La Compagnia Nest, Napoli Est Teatro, porta in scena Bufale e Liùne, riadattamento in unico testo, ad opera di Enrico Ianniello, di due terzi della trilogia di Pau Mirò, nel passato rappresentata sempre in tre riduzioni indipendenti.
La vicenda, originariamente inquadrata nel quartiere Raval di Barcellona, è stata ripensata, nell’originale adattamento di Ianniello, nei vicoli di San Giovanni a Teduccio, periferia est di Napoli.
In una iniziale atmosfera cieca, rotta solo dai fasci di luce del light designer Luigi Biondi, concentrati su alcuni elementi che caratterizzano l’ambiente scenografico (una lavanderia di quartiere), la voce narrante recita, in lingua napoletana, monologhi tratti da Bufale, che raccontano vecchie dolorose vicende familiari.

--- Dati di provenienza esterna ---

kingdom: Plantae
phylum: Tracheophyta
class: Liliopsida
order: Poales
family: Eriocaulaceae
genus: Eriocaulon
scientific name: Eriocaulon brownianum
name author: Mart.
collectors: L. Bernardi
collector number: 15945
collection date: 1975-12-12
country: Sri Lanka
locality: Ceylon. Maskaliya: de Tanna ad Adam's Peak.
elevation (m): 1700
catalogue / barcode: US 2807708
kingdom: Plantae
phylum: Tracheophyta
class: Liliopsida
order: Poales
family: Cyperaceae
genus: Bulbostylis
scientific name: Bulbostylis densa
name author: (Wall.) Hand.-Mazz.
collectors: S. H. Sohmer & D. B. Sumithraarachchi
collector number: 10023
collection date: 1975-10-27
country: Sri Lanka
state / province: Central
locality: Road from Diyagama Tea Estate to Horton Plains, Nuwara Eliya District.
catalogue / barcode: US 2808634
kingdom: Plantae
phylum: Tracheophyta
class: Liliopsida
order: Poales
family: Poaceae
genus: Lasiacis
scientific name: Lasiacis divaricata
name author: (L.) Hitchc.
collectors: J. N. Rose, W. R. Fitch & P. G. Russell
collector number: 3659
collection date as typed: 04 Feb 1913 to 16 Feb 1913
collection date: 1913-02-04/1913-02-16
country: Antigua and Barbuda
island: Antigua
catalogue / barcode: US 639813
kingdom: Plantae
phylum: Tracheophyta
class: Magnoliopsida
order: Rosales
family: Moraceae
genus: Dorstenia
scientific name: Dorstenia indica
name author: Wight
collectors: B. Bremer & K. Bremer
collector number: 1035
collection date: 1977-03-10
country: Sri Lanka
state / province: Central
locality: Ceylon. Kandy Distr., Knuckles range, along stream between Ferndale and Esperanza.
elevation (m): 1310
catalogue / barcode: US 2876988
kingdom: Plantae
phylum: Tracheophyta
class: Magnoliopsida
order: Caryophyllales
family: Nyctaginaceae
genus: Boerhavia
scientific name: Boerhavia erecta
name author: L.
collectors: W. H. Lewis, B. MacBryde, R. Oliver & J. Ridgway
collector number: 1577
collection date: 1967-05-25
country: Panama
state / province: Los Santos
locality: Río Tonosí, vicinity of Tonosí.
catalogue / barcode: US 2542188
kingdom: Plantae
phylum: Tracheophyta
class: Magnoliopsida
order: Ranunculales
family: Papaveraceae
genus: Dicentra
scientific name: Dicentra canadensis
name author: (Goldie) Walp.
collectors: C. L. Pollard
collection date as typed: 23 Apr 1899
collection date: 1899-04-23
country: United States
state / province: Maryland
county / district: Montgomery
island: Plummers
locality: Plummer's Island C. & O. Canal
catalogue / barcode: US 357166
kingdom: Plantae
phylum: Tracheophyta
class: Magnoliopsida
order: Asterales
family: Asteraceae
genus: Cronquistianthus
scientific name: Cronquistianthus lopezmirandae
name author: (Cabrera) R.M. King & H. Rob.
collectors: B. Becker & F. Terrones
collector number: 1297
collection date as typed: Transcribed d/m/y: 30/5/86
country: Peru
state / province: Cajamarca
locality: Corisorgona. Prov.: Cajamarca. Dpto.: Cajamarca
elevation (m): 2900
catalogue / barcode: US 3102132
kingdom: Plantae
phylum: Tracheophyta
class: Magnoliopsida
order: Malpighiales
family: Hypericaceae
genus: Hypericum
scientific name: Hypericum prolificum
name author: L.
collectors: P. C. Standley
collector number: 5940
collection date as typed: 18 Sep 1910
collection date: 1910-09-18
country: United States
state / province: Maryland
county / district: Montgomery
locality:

Max scompare improvvisamente, inducendo la paralisi della sorella Sara, costretta in sedia a rotelle, sempre abbigliata in un nostalgico abbigliamento da ballerina, che mette in evidenza quelli sciatti e dismessi dei genitori. Questo filo narrativo si interseca con l’azione scenica tratta da Liùne, concentrata sul presente: alla lavanderia si presenta, durante una notte di luna piena, il giovane Davide, che si sfila e consegna la camicia sporca di sangue, perché venga subito lavata.
La famiglia di Sara, che gestisce l’attività, lo asseconda e lo accudisce, proteggendolo dal commissario, sopraggiunto alla ricerca dell’assassino di Vincenzo, spacciatore di quartiere, ma imbrigliandolo in una ragnatela di frustrazioni, ricatti e latente violenza.
I personaggi sono accomunati dalla circostanza di vivere e sopportare ognuno il proprio bagaglio di dolore e rabbia, scegliendo di “passare a largo della verità”, silenziando ogni pena con un bicchiere di latte e cioccolato alla sera: “i problemi arrivano e se tieni pazienza se ne vanno, la vita continua”.
È un equilibrio familiare instabile, alterato dalla scelta di Sara di lasciare la sedia a rotelle e, con essa, quella vita di rinunce e immobilismo, nella quale sarà fatalmente rimpiazzata dalla madre, che ne prende il posto sulla sedia.
Sebbene la lingua utilizzata, prevalentemente napoletana, sia incline per natura ad una lettura ironica, la trama si mantiene lontana da ogni tentazione comica, mentre i personaggi sembrano mossi da una particolare ansia comunicativa: Davide e Sara utilizzando l’italiano, i genitori preferendo il napoletano, lingua istintiva e viscerale.
Il regista Giuseppe Miale Di Mauro, abile nel fondere organicamente le due opere di Mirò, ha scelto un’impronta scenografica scarna ma di intenso impatto, avvalendosi anche della proficua complicità della rappresentazione a cielo aperto.